§ **Exercise goal**
Return the data below unchanged, without images.

[Stored records]
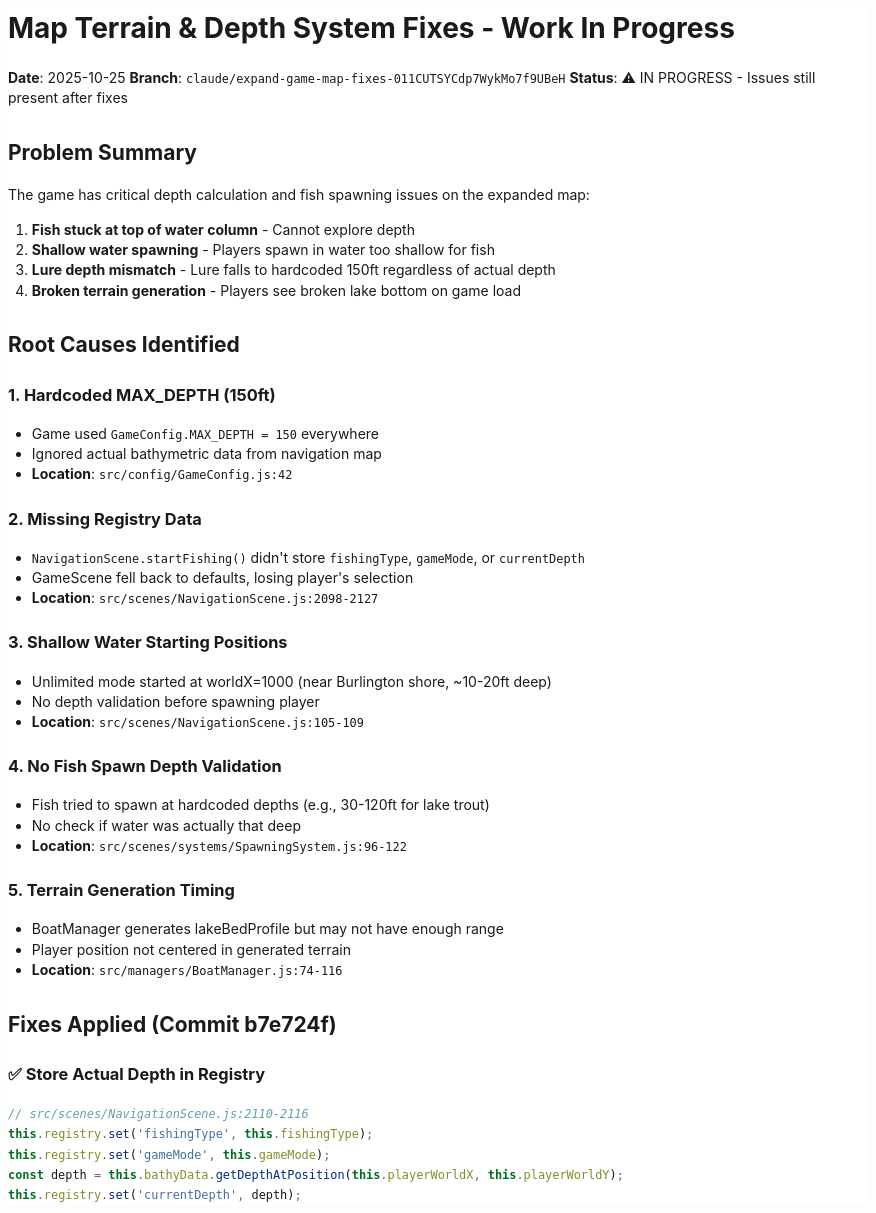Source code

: # Map Terrain & Depth System Fixes - Work In Progress

**Date**: 2025-10-25
**Branch**: `claude/expand-game-map-fixes-011CUTSYCdp7WykMo7f9UBeH`
**Status**: ⚠️ IN PROGRESS - Issues still present after fixes

## Problem Summary

The game has critical depth calculation and fish spawning issues on the expanded map:

1. **Fish stuck at top of water column** - Cannot explore depth
2. **Shallow water spawning** - Players spawn in water too shallow for fish
3. **Lure depth mismatch** - Lure falls to hardcoded 150ft regardless of actual depth
4. **Broken terrain generation** - Players see broken lake bottom on game load

## Root Causes Identified

### 1. Hardcoded MAX_DEPTH (150ft)
- Game used `GameConfig.MAX_DEPTH = 150` everywhere
- Ignored actual bathymetric data from navigation map
- **Location**: `src/config/GameConfig.js:42`

### 2. Missing Registry Data
- `NavigationScene.startFishing()` didn't store `fishingType`, `gameMode`, or `currentDepth`
- GameScene fell back to defaults, losing player's selection
- **Location**: `src/scenes/NavigationScene.js:2098-2127`

### 3. Shallow Water Starting Positions
- Unlimited mode started at worldX=1000 (near Burlington shore, ~10-20ft deep)
- No depth validation before spawning player
- **Location**: `src/scenes/NavigationScene.js:105-109`

### 4. No Fish Spawn Depth Validation
- Fish tried to spawn at hardcoded depths (e.g., 30-120ft for lake trout)
- No check if water was actually that deep
- **Location**: `src/scenes/systems/SpawningSystem.js:96-122`

### 5. Terrain Generation Timing
- BoatManager generates lakeBedProfile but may not have enough range
- Player position not centered in generated terrain
- **Location**: `src/managers/BoatManager.js:74-116`

## Fixes Applied (Commit b7e724f)

### ✅ Store Actual Depth in Registry
```javascript
// src/scenes/NavigationScene.js:2110-2116
this.registry.set('fishingType', this.fishingType);
this.registry.set('gameMode', this.gameMode);
const depth = this.bathyData.getDepthAtPosition(this.playerWorldX, this.playerWorldY);
this.registry.set('currentDepth', depth);
```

§ **Worked solution**
Source code

: # Map Terrain & Depth System Fixes - Work In Progress

**Date**: 2025-10-25
**Branch**: `claude/expand-game-map-fixes-011CUTSYCdp7WykMo7f9UBeH`
**Status**: ⚠️ IN PROGRESS - Issues still present after fixes

## Problem Summary

The game has critical depth calculation and fish spawning issues on the expanded map:

1. **Fish stuck at top of water column** - Cannot explore depth
2. **Shallow water spawning** - Players spawn in water too shallow for fish
3. **Lure depth mismatch** - Lure falls to hardcoded 150ft regardless of actual depth
4. **Broken terrain generation** - Players see broken lake bottom on game load

## Root Causes Identified

### 1. Hardcoded MAX_DEPTH (150ft)
- Game used `GameConfig.MAX_DEPTH = 150` everywhere
- Ignored actual bathymetric data from navigation map
- **Location**: `src/config/GameConfig.js:42`

### 2. Missing Registry Data
- `NavigationScene.startFishing()` didn't store `fishingType`, `gameMode`, or `currentDepth`
- GameScene fell back to defaults, losing player's selection
- **Location**: `src/scenes/NavigationScene.js:2098-2127`

### 3. Shallow Water Starting Positions
- Unlimited mode started at worldX=1000 (near Burlington shore, ~10-20ft deep)
- No depth validation before spawning player
- **Location**: `src/scenes/NavigationScene.js:105-109`

### 4. No Fish Spawn Depth Validation
- Fish tried to spawn at hardcoded depths (e.g., 30-120ft for lake trout)
- No check if water was actually that deep
- **Location**: `src/scenes/systems/SpawningSystem.js:96-122`

### 5. Terrain Generation Timing
- BoatManager generates lakeBedProfile but may not have enough range
- Player position not centered in generated terrain
- **Location**: `src/managers/BoatManager.js:74-116`

## Fixes Applied (Commit b7e724f)

### ✅ Store Actual Depth in Registry
```javascript
// src/scenes/NavigationScene.js:2110-2116
this.registry.set('fishingType', this.fishingType);
this.registry.set('gameMode', this.gameMode);
const depth = this.bathyData.getDepthAtPosition(this.playerWorldX, this.playerWorldY);
this.registry.set('currentDepth', depth);
```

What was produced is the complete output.